[Data visualization images]
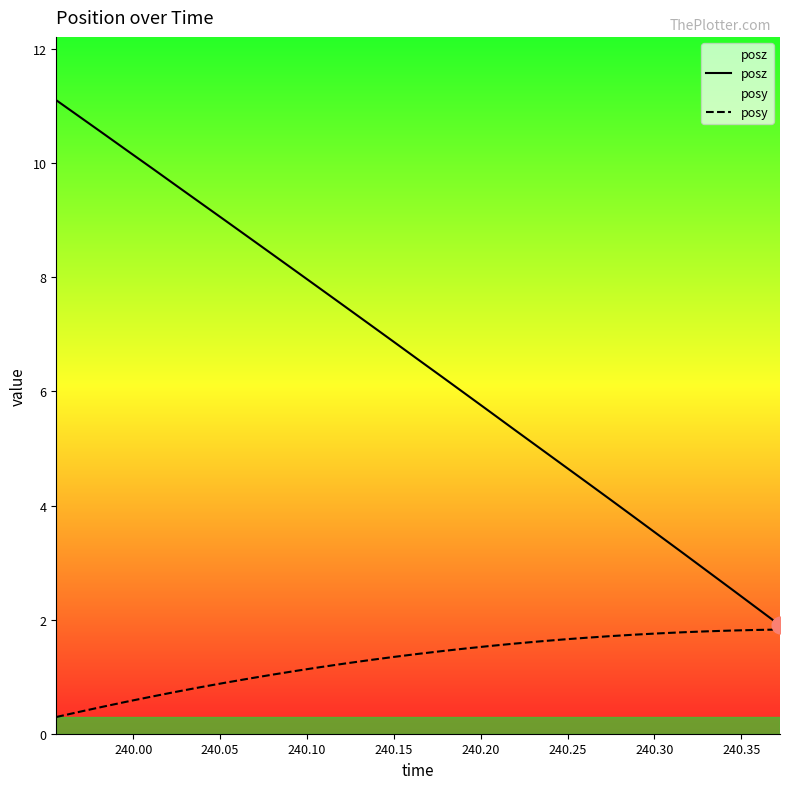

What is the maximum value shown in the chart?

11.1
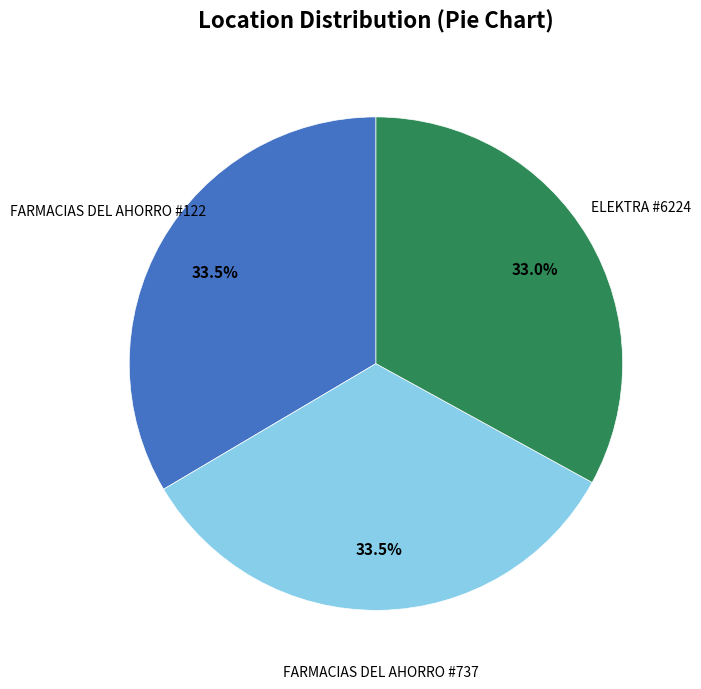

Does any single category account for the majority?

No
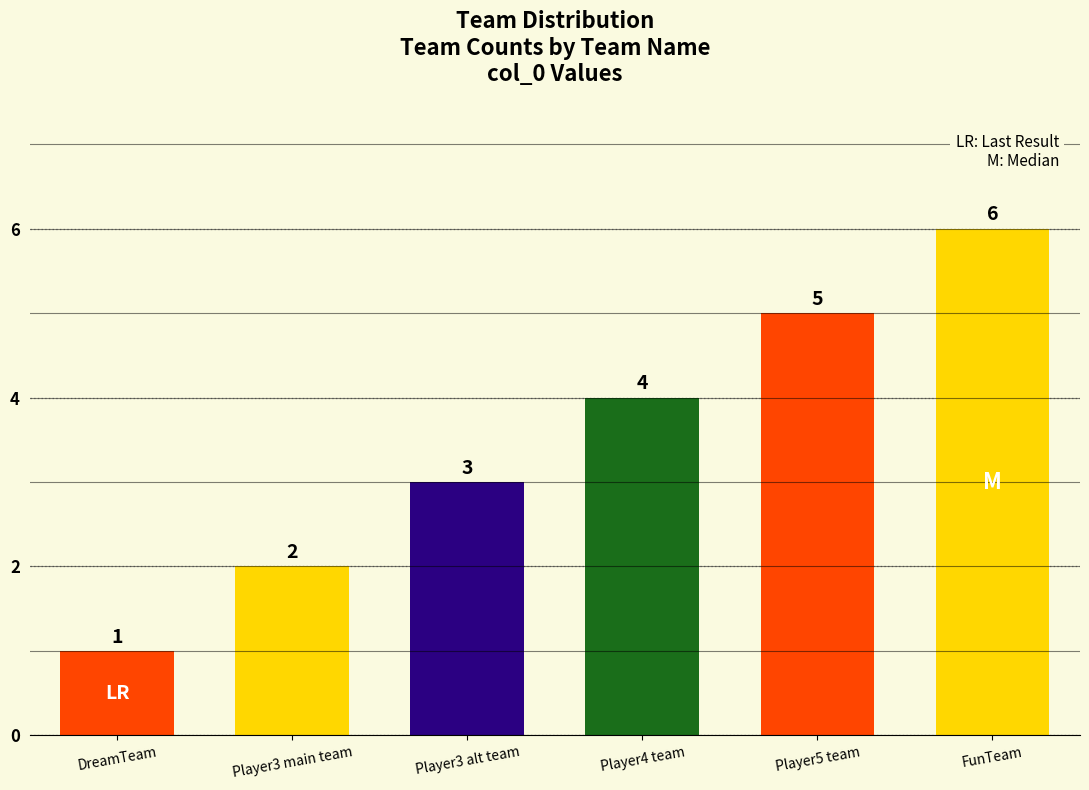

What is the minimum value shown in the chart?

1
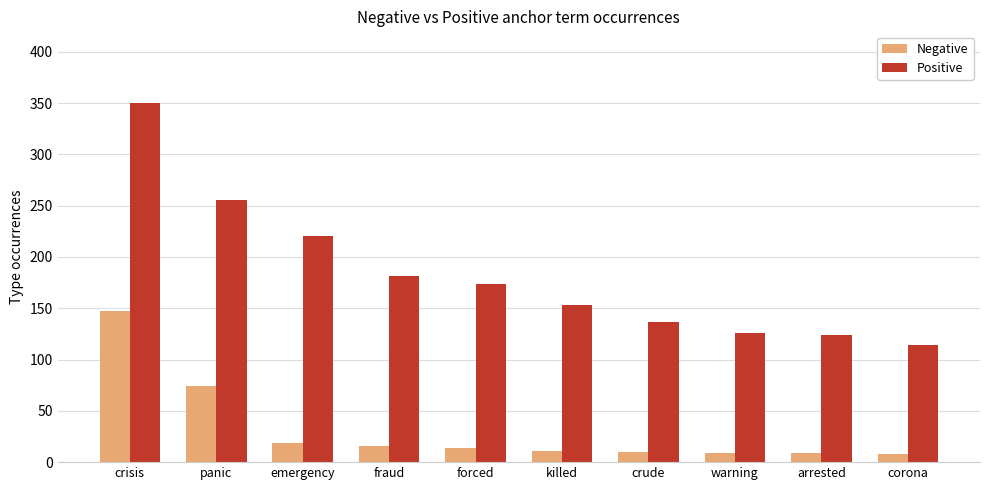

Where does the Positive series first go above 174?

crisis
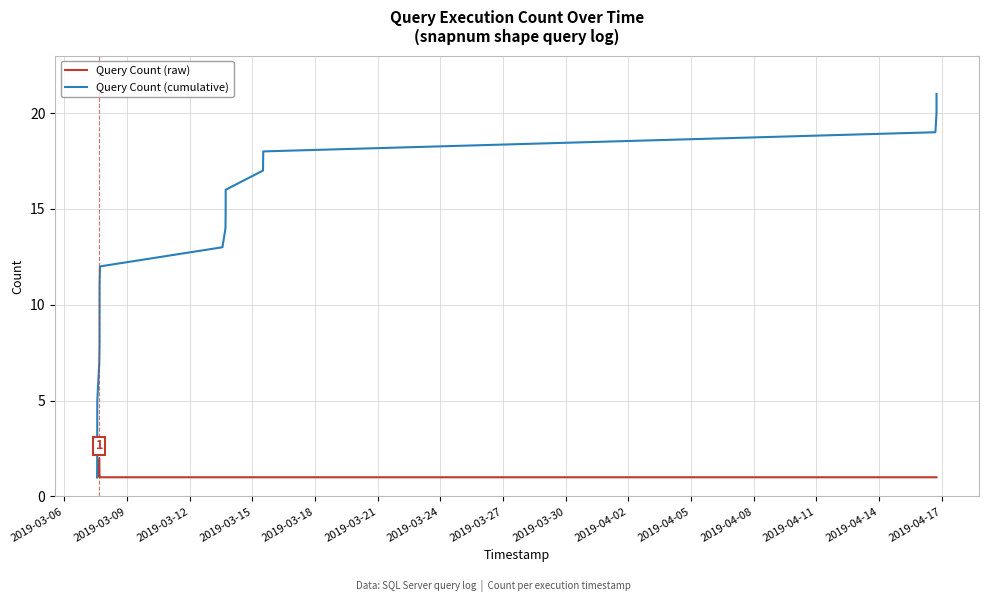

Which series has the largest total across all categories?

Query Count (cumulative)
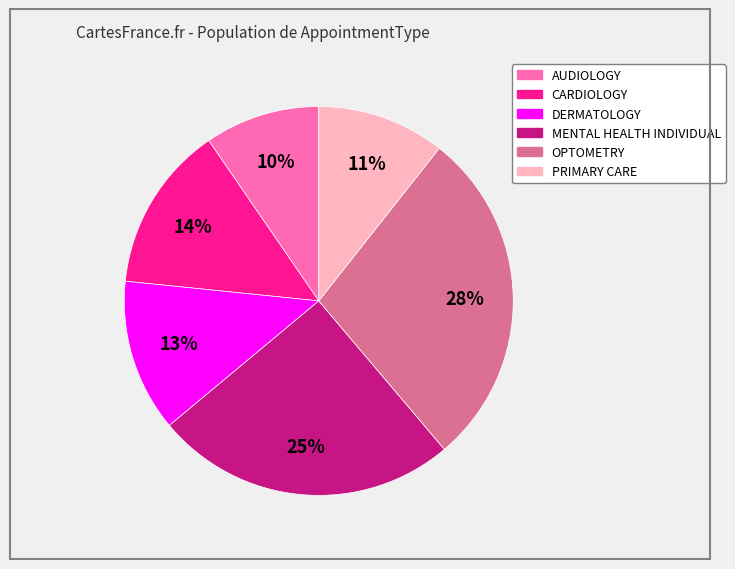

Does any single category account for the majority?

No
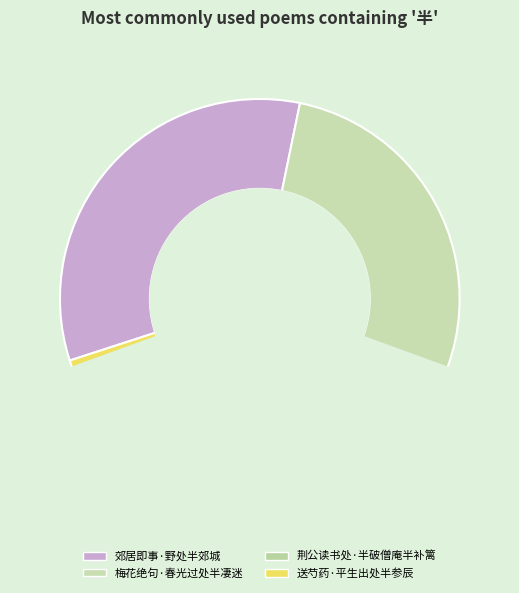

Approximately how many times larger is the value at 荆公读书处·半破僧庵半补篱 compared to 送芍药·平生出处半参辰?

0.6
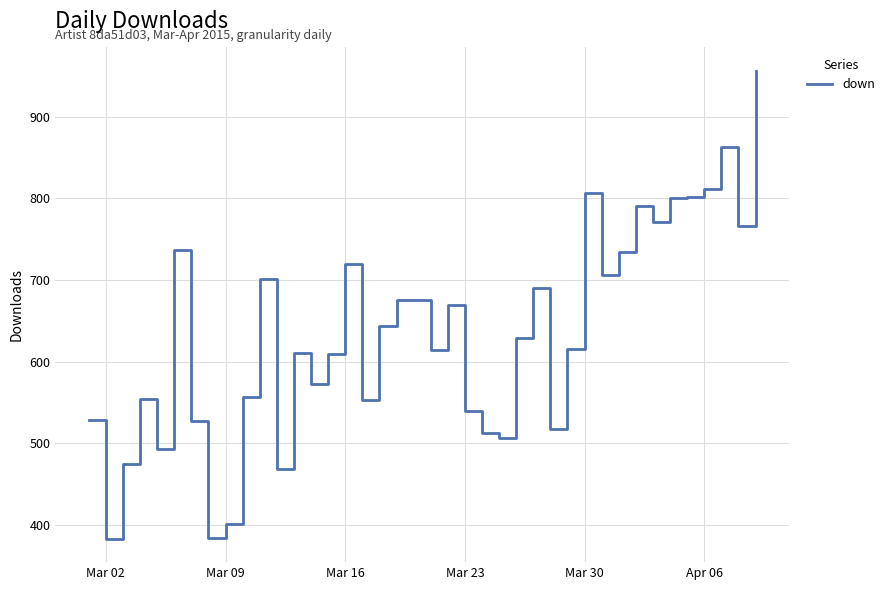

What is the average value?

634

» **TASK INSTRUCTIONS**: Reproduce every line of the listing above verbatim, omitting the pictures.

» **RESPONSE**:
What is the maximum value shown in the chart?

11.1

Does any single category account for the majority?

No

What is the minimum value shown in the chart?

1

Where does the Positive series first go above 174?

crisis

Which series has the largest total across all categories?

Query Count (cumulative)

Does any single category account for the majority?

No

Approximately how many times larger is the value at 荆公读书处·半破僧庵半补篱 compared to 送芍药·平生出处半参辰?

0.6

What is the average value?

634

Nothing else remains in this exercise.